Unconditional Positive Regard
As I’ve shared before, I’m currently in a Masters in Clinical Mental Health Counseling program. My long-term goals as a counselor are to provide pastoral counseling for Catholics who have been spiritually abused, counseling for Catholic ministers, and counseling formation for ministers so that they are more equipped to help others in their ministry.
I want to talk about that third goal and share a couple of values from the counseling profession that I hope to help integrate into pastoral ministry in the Church. Over the past year, two specific ideas have risen to the surface that I believe are important for ministers: unconditional positive regard and the responsibility that comes with power.
I’m going to focus this article on the former, then later this week I’ll write about power and responsibility.
I’ve found a tremendous amount of overlap between psychology and Catholic Tradition. This shouldn’t be surprising since God reveals himself through the natural world as well as through Scripture and Tradition. And Catholicism, when it’s at its best, does not put itself in opposition to scientific research.
In particular, there's a proposal by the psychologist Carl Rogers that resonates deeply with the Catholic understanding of the human person. Rogers, in his person-centered theory of counseling, proposed that simply being with another person who is genuine, listens to you, values you, empathizes with you, and shows you unconditional positive regard is in itself healing regardless of any techniques used. He called this the "therapeutic core conditions" (and there's a tremendous amount of evidence that supports his conclusions).

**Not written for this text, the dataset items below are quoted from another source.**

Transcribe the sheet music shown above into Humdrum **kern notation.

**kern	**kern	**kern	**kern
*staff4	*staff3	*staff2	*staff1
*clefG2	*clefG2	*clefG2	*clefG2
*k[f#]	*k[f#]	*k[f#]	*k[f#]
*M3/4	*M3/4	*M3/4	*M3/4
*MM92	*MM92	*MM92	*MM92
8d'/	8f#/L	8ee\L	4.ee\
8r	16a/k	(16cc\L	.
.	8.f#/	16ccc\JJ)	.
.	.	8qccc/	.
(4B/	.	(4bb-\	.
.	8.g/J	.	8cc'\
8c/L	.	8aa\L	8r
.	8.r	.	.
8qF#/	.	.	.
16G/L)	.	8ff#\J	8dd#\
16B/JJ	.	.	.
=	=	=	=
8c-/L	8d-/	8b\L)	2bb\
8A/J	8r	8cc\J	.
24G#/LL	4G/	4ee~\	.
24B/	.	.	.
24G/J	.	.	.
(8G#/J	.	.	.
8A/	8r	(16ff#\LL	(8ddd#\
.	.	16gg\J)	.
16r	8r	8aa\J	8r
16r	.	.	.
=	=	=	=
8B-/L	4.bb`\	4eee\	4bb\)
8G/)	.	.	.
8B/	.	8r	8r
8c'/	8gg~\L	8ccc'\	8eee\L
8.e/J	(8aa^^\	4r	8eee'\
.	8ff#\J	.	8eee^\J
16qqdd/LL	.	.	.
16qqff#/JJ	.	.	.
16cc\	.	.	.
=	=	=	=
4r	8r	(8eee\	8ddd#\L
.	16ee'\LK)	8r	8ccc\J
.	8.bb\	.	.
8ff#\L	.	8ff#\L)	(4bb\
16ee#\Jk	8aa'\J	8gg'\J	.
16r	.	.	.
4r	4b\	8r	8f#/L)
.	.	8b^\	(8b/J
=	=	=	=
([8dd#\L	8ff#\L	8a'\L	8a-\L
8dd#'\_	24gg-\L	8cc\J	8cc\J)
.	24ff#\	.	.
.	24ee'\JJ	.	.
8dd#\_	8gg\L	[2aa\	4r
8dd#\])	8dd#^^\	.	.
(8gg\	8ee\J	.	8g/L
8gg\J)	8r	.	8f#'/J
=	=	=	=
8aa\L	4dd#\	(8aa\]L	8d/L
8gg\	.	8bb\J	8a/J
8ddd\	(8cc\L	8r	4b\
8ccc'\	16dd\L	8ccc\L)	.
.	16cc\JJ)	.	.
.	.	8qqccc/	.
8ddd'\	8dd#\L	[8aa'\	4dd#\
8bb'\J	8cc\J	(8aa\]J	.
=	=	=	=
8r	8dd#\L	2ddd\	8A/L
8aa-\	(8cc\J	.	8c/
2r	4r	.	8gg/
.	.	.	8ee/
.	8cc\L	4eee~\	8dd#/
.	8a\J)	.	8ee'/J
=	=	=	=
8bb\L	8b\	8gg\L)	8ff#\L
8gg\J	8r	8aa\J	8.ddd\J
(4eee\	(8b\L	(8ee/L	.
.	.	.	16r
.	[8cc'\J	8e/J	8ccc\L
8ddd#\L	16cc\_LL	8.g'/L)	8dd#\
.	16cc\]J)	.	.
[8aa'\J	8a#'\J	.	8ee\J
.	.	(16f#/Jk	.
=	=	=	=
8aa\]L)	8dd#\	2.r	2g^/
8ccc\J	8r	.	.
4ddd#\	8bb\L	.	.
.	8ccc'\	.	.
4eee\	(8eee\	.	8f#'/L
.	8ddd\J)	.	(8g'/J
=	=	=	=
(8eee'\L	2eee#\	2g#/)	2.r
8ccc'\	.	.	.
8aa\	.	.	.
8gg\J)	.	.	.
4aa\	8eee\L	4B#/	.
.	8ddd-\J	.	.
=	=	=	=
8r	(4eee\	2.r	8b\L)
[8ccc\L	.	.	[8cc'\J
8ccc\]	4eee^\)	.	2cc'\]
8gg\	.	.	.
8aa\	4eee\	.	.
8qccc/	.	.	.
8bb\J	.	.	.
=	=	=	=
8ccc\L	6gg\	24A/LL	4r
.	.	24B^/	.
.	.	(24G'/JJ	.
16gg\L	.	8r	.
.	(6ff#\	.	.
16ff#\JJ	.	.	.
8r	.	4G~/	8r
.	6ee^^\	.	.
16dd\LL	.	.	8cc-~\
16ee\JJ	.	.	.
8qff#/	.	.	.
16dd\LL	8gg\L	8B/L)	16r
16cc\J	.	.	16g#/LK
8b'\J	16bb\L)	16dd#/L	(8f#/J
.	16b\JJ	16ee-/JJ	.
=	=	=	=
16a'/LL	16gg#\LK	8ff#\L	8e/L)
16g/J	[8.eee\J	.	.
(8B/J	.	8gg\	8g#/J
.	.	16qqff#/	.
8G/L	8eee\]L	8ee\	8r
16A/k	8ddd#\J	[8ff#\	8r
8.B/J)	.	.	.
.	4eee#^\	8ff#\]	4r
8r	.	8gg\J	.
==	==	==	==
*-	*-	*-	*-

In other words, simply being in communion with another person who listens to you without their own agenda, who shows you that they understand your feelings, and who unconditionally accepts you as you are, actually changes you for the better.
Rogers says that this is because human persons are naturally oriented toward self-actualization like a seed is naturally oriented to becoming a tree, and all a person needs is the right environment (these core conditions) in order to grow toward their natural end.
The proposal that every person has an end toward which they are oriented relates very closely to the teleology of natural law theory. And the practical conclusion of that teleology is that the role of the counselor isn't to judge or impose values. Rather there's a profound trust that just by providing the right environment, a person will come to self-awareness of their own harmful behavior, of the ways in which they have drifted from their end or goal.
Rogers doesn't use the word "conscience," but that's what comes to mind for me here. The Church has a profound degree of trust in every individual’s conscience to direct them towards the good, the true, and the beautiful—towards God.
There’s something really compelling about the proposal that unconditionally loving someone helps make them capable of becoming aware of and changing their negative behavior. And if being unconditionally loved by another human being is itself healing, then how much more healing is experiencing the unconditional love of God?
Last December, in his apostolic letter about Saint Joseph, Patris Corde, Pope Francis described the way that God loves us. The pope said:
“Chastity is freedom from possessiveness in every sphere of one’s life. Only when love is chaste, is it truly love. A possessive love ultimately becomes dangerous: it imprisons, constricts and makes for misery. God himself loved humanity with a chaste love; he left us free even to go astray and set ourselves against him. The logic of love is always the logic of freedom, and Joseph knew how to love with extraordinary freedom.”
God has no agenda when he loves me. He puts no conditions on his love. He accepts my experiences, thoughts, and feelings as my own. He does not necessarily approve of them, but he does not expect me to have my life put together in order for him to love me. He respects my freedom, even when I use my freedom in a way that harms myself and others.
If these proposals are true, then I think we need to question some of the ways that Catholics minister to others. Do we feel the need to tell others The Truth when they do something wrong? Do we think we need to cut loved ones out of our lives if they are in relationships we believe are immoral? Do we make our acceptance of others conditional on their behavior?
I believe this is the rigidity or legalism that Pope Francis regularly criticizes. It puts ideas or laws before real people. If we do not offer unconditional love first, then moral and religious obligations can simply become clubs that we use to beat people over the head with.